[Items from a data source]
══════

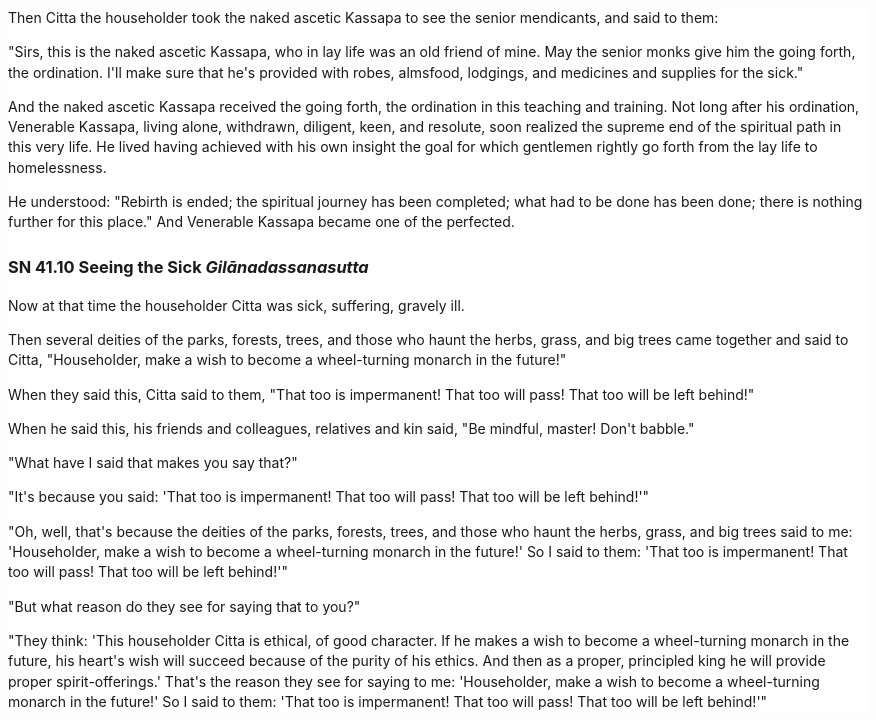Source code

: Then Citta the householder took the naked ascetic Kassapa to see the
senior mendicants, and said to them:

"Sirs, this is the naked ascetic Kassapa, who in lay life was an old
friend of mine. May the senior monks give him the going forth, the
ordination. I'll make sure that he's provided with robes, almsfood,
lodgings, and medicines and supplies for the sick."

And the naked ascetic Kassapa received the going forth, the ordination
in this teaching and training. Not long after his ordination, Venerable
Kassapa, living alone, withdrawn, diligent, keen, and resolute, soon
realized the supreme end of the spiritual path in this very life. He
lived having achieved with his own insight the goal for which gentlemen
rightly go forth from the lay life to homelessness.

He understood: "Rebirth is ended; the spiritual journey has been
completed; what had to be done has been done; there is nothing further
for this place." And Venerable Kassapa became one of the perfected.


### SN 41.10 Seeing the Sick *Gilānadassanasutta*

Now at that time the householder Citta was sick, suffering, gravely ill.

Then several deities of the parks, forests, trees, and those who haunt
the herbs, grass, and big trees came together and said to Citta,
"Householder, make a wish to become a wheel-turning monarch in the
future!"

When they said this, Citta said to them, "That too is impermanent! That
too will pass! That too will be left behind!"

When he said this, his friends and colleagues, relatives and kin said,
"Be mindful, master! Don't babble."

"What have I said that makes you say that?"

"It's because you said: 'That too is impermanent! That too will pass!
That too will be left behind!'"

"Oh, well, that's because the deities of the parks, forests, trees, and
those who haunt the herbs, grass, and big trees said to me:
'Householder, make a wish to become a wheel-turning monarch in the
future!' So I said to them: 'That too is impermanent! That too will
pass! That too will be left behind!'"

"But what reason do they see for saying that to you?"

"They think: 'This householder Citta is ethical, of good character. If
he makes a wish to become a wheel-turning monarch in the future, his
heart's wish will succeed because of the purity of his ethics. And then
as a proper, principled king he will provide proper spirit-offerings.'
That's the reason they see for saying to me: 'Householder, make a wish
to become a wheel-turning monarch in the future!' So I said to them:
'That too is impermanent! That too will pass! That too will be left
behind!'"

══════

• Task directions:
Exactly the lines above from the one with "mindful, master! Don't" to the one with "those who haunt the", both included, are to be quoted; leave the rest out.

• Response area:
"Be mindful, master! Don't babble."

"What have I said that makes you say that?"

"It's because you said: 'That too is impermanent! That too will pass!
That too will be left behind!'"

"Oh, well, that's because the deities of the parks, forests, trees, and
those who haunt the herbs, grass, and big trees said to me:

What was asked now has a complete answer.